_YOUR TASK_
The expected output is the data below, character for character, without its pictures.

(Collected data)
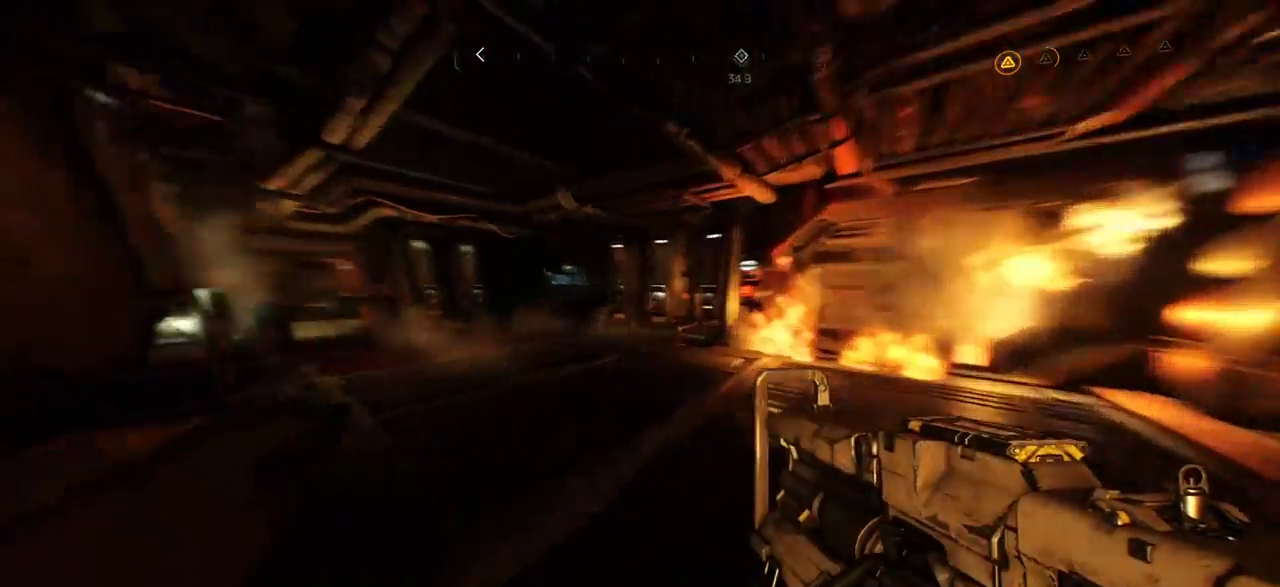
{"keys": ["d", "w"], "mouse": [], "events": [[417, "d", "down"]]}
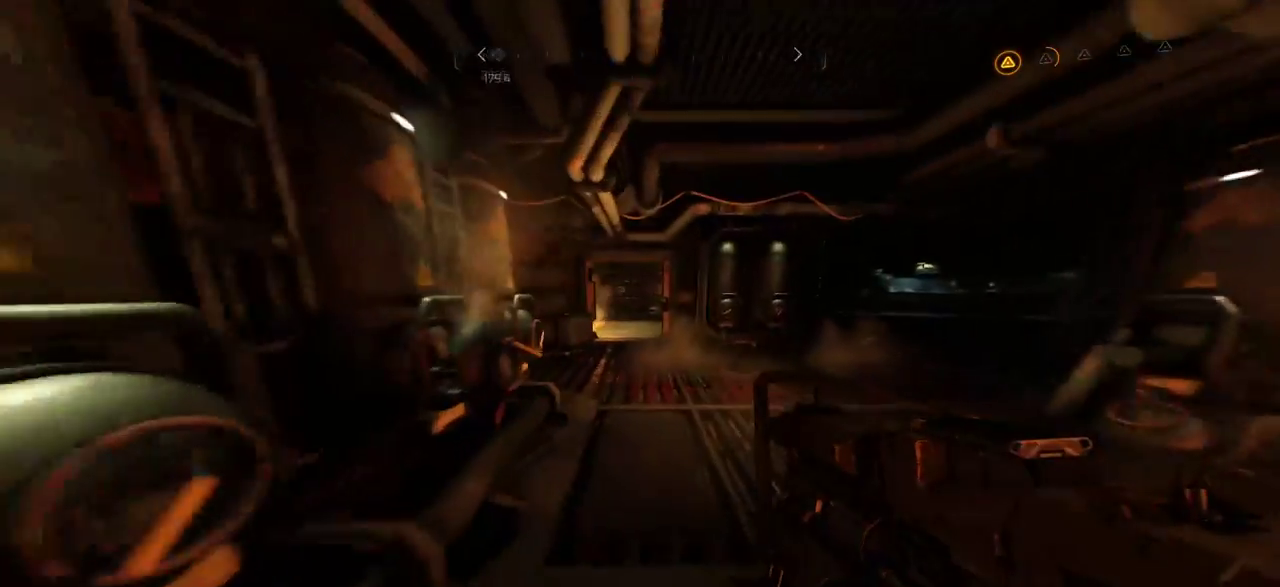
{"keys": ["w"], "mouse": [], "events": [[67, "d", "up"]]}
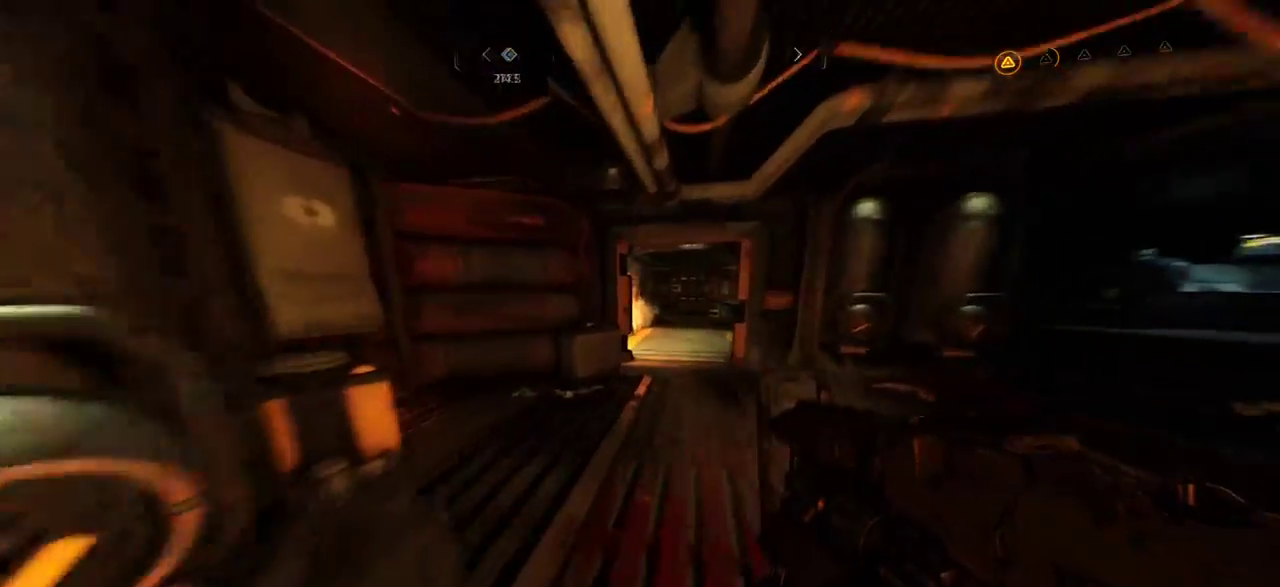
{"keys": ["w"], "mouse": [], "events": [[34, "d", "down"], [217, "d", "up"]]}
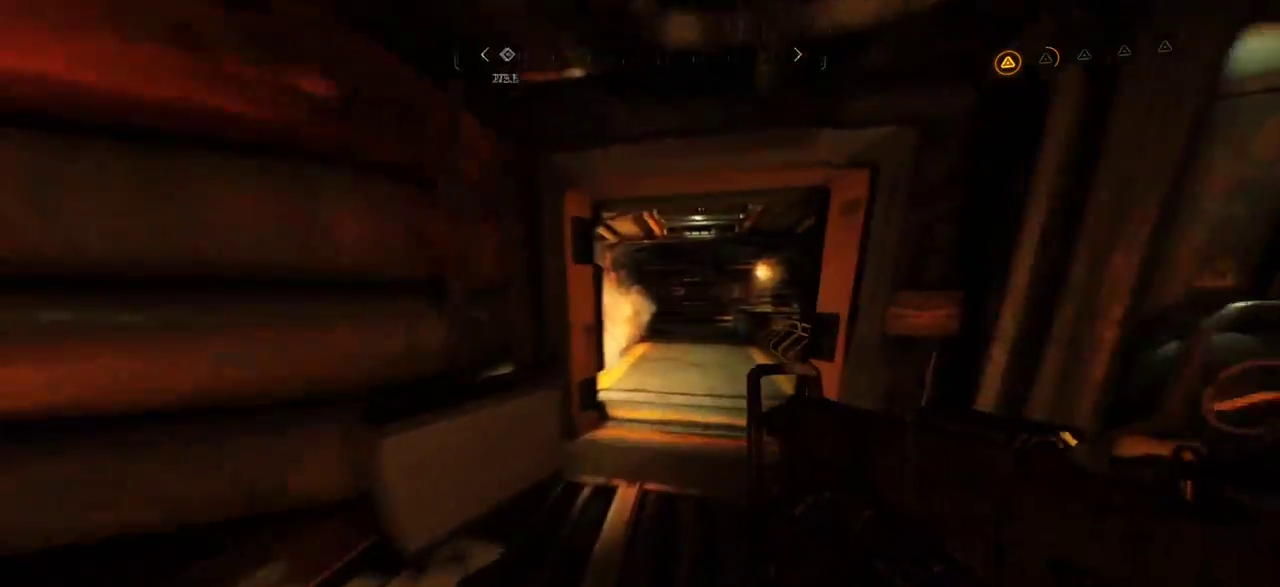
{"keys": ["w"], "mouse": [], "events": [[217, "d", "down"], [434, "d", "up"]]}
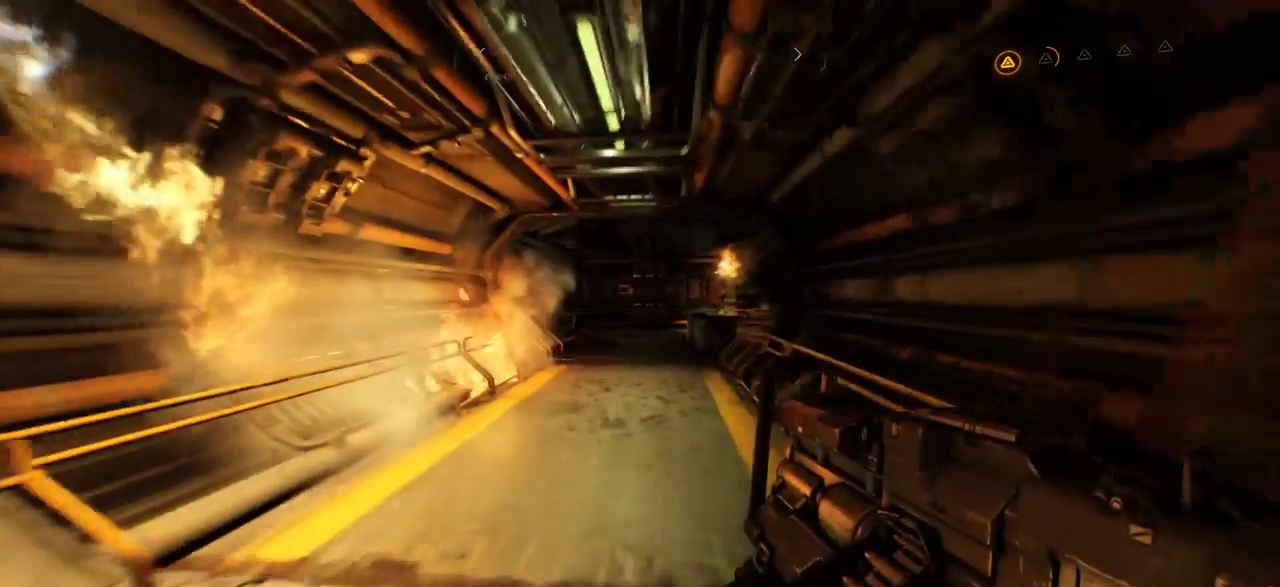
{"keys": ["w"], "mouse": [], "events": []}
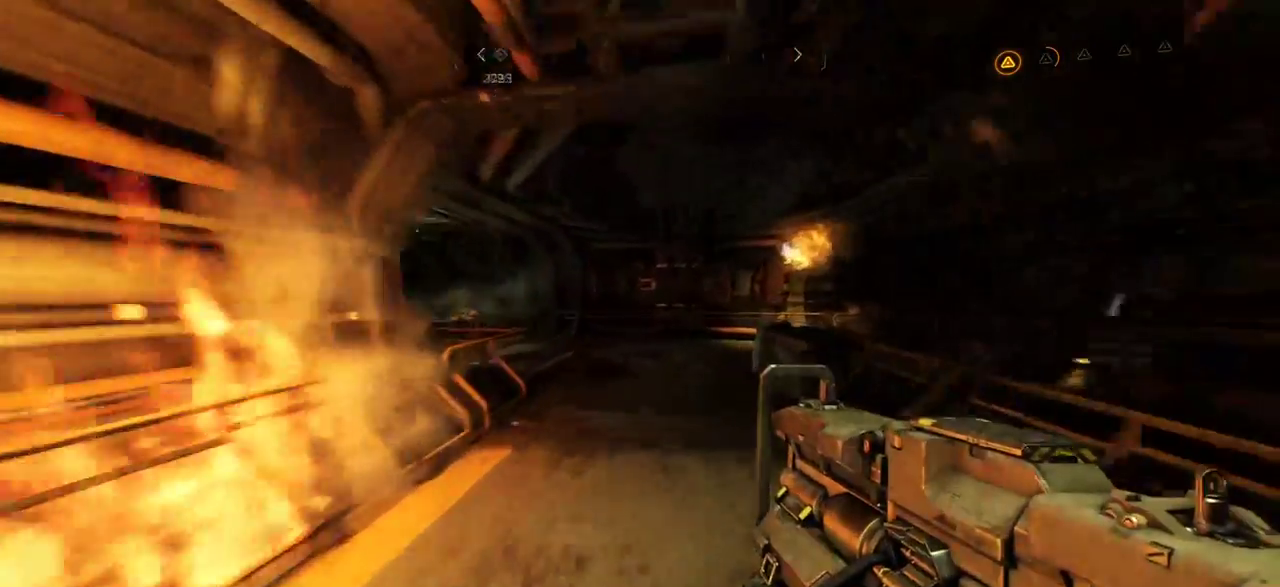
{"keys": ["w"], "mouse": [], "events": []}
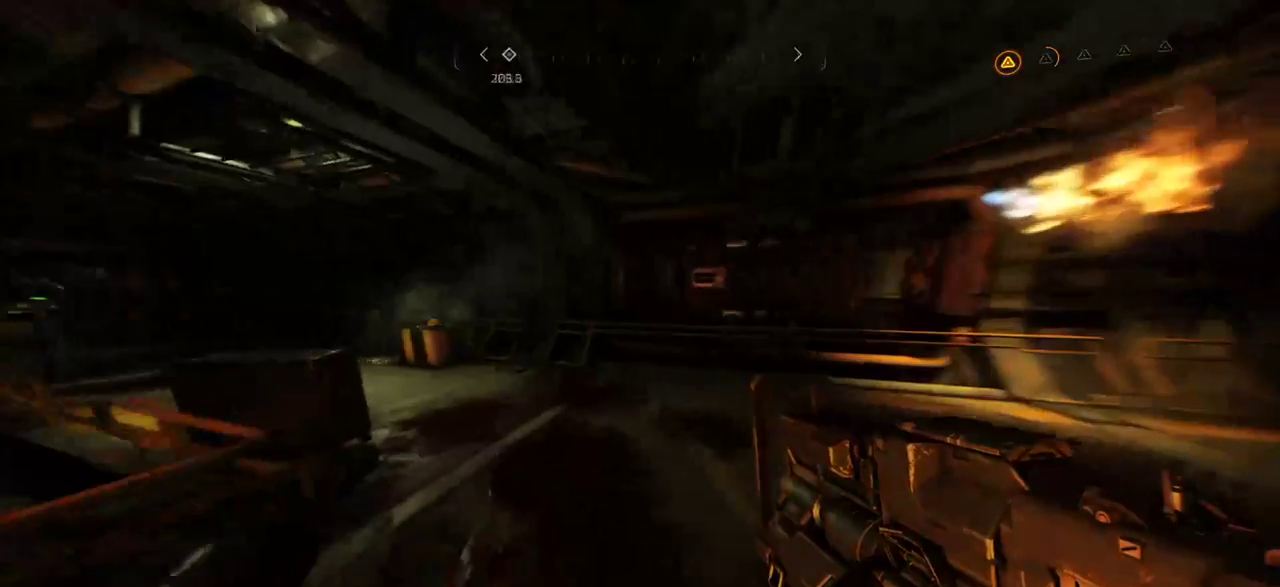
{"keys": [], "mouse": [], "events": [[284, "w", "up"]]}
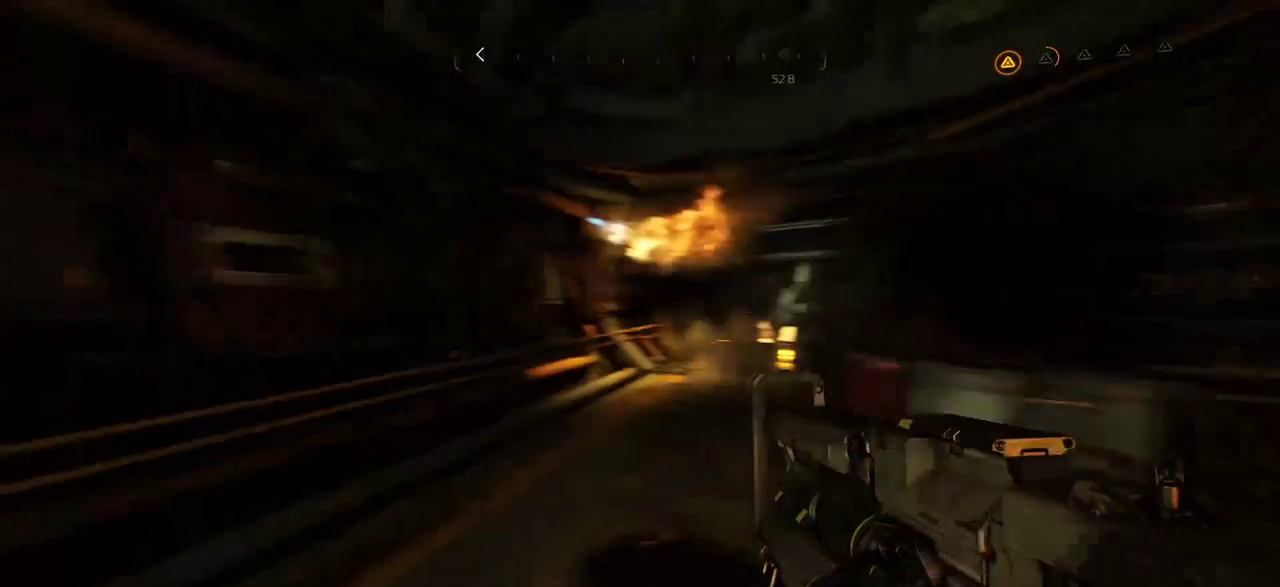
{"keys": ["w"], "mouse": [], "events": [[434, "w", "down"]]}
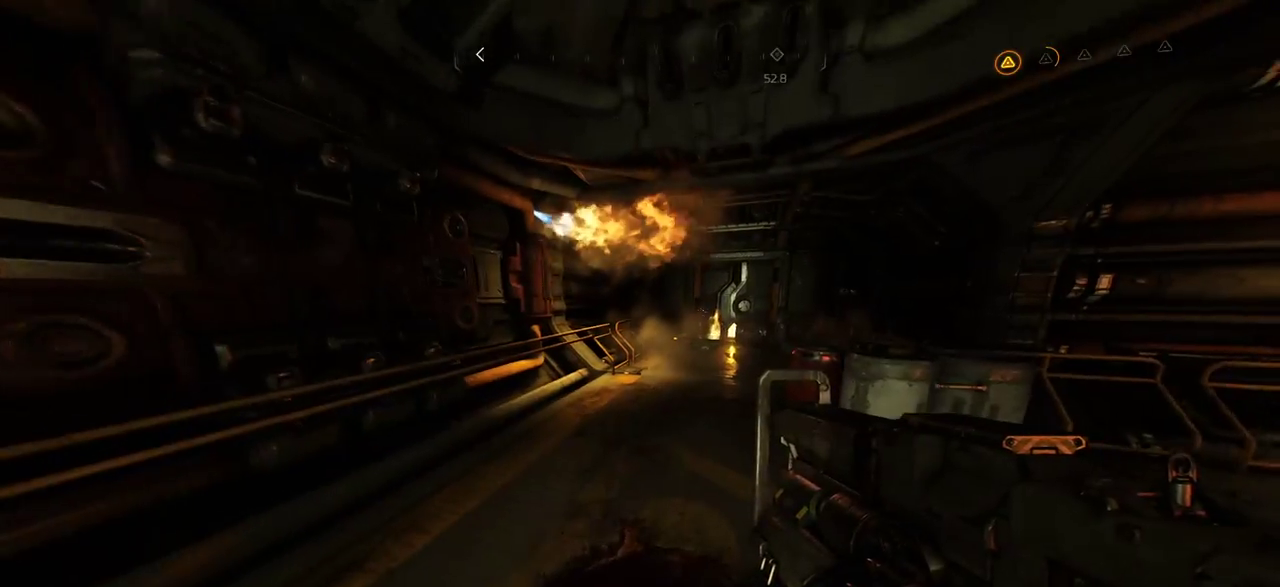
{"keys": ["w"], "mouse": [], "events": []}
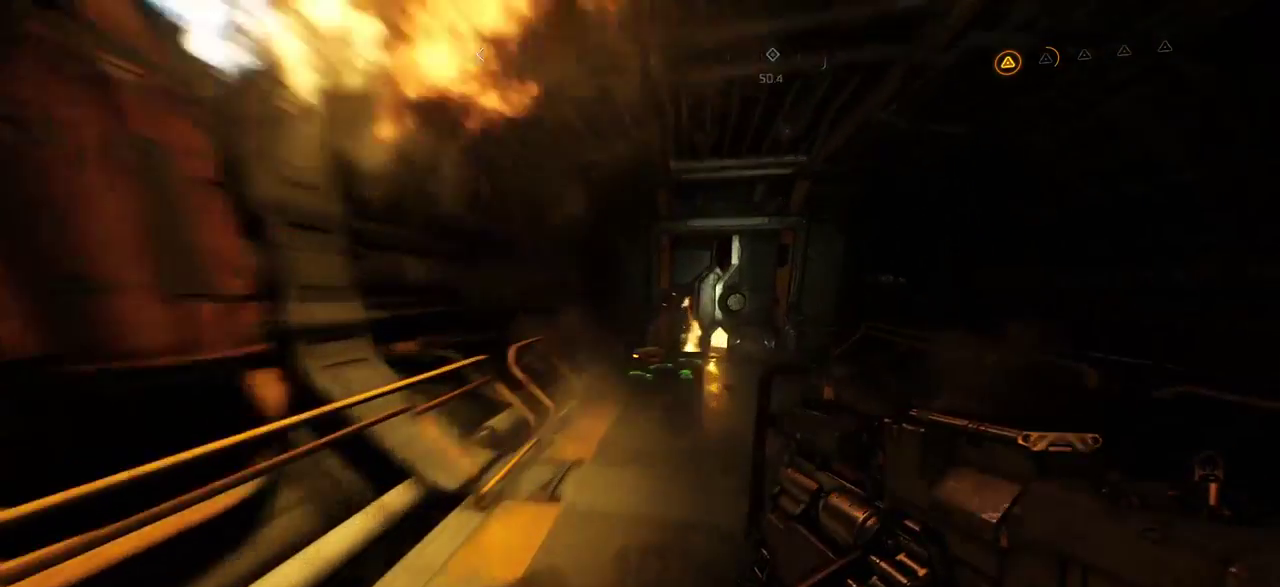
{"keys": ["w"], "mouse": [], "events": []}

_EXERCISE OUTPUT_
{"keys": ["d", "w"], "mouse": [], "events": [[417, "d", "down"]]}
{"keys": ["w"], "mouse": [], "events": [[67, "d", "up"]]}
{"keys": ["w"], "mouse": [], "events": [[34, "d", "down"], [217, "d", "up"]]}
{"keys": ["w"], "mouse": [], "events": [[217, "d", "down"], [434, "d", "up"]]}
{"keys": ["w"], "mouse": [], "events": []}
{"keys": ["w"], "mouse": [], "events": []}
{"keys": [], "mouse": [], "events": [[284, "w", "up"]]}
{"keys": ["w"], "mouse": [], "events": [[434, "w", "down"]]}
{"keys": ["w"], "mouse": [], "events": []}
{"keys": ["w"], "mouse": [], "events": []}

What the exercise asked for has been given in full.